Studies gave many essential skills

Wirtz currently works as a consultant at EY-Parthenon Finland. He is part of the strategy team with a focus on buy-side and sell-side commercial due diligence primarily for PE firms. He says that the financial knowledge he gathered during his studies at Aalto University has been invaluable as it has helped shape his understanding of financial markets and how to prepare and invest for the future. His studies also gave him many essential skills that have allowed him to thrive and be successful at his current job.  

“I learned structured problem-solving, critical thinking, effective teamwork and communication, as well as many other valuable skills.”

The Covid-19 pandemic began only a few months after Alexander Wirtz had started his master’s studies at Aalto University School of Business and he ended up spending most of his time studying from home. He did, however, enjoy his student life.

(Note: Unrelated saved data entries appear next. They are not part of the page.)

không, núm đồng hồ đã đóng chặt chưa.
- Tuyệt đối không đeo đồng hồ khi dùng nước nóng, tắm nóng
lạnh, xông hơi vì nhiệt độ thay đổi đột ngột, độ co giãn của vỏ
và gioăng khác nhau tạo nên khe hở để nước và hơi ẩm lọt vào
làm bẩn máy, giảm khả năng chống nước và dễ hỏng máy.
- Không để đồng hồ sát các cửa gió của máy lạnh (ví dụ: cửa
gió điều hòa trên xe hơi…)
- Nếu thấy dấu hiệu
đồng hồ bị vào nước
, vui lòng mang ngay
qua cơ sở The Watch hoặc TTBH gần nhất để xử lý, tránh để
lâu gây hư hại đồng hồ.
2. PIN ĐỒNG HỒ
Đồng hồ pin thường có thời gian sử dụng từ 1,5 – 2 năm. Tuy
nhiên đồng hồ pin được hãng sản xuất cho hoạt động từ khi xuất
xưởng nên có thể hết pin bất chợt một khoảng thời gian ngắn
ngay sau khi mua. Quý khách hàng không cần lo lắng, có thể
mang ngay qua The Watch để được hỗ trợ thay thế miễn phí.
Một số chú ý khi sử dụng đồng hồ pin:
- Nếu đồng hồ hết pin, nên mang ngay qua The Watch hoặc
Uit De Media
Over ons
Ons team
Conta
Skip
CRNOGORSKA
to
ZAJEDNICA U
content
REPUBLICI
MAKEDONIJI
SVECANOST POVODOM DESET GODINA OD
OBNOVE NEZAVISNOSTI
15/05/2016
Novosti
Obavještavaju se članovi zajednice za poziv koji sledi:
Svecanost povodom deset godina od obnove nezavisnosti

“The first few months were really fun, and I am glad that I was able to experience at least a bit of campus life. My recommendation to anyone who is planning on studying at Aalto is to participate in as many student events as possible because you get to meet a lot of great people and there are so many interesting things to experience”, Wirtz says.

“I would also recommend going to all lectures in-person because of the great discussion that you will have with your professors and peers. As a bonus, the new School of Business just looks amazing and has everything that you could possibly need to make studying extremely comfortable and enjoyable.”

Understands the happiness of the Finns

Alexander Wirtz currently lives and works in Helsinki, Finland, and he is planning to stay in Finland for the long-term. 

“My plan for the future is very simple as I just want to continue enjoying life and have fun with everything that I am doing. I am very grateful that I have a lot of time to spend with my wife and my family and I am thoroughly enjoying my current job and working with great colleagues at EY-Parthenon. The longer I stay in Finland the more I am beginning to understand why the Finnish people always rank the highest in the world in terms of the happiness index.”

He encourages current and future students at Aalto University School of Business to rely on the support and the opportunities that the school provides.

“This probably sounds a bit cliché but the main advice that I would like to give to anyone who is reading is to never give up and always continue striving towards any goals that you have set for yourself. During my studies, there were times where I really felt that it was impossible to cope with everything that was going on at work, with studies, writing my thesis, applying for internships and jobs, and finding time to spend with my friends and family. But in the end, everything worked out well and we are given such a great support network and so many fantastic opportunities at Aalto.”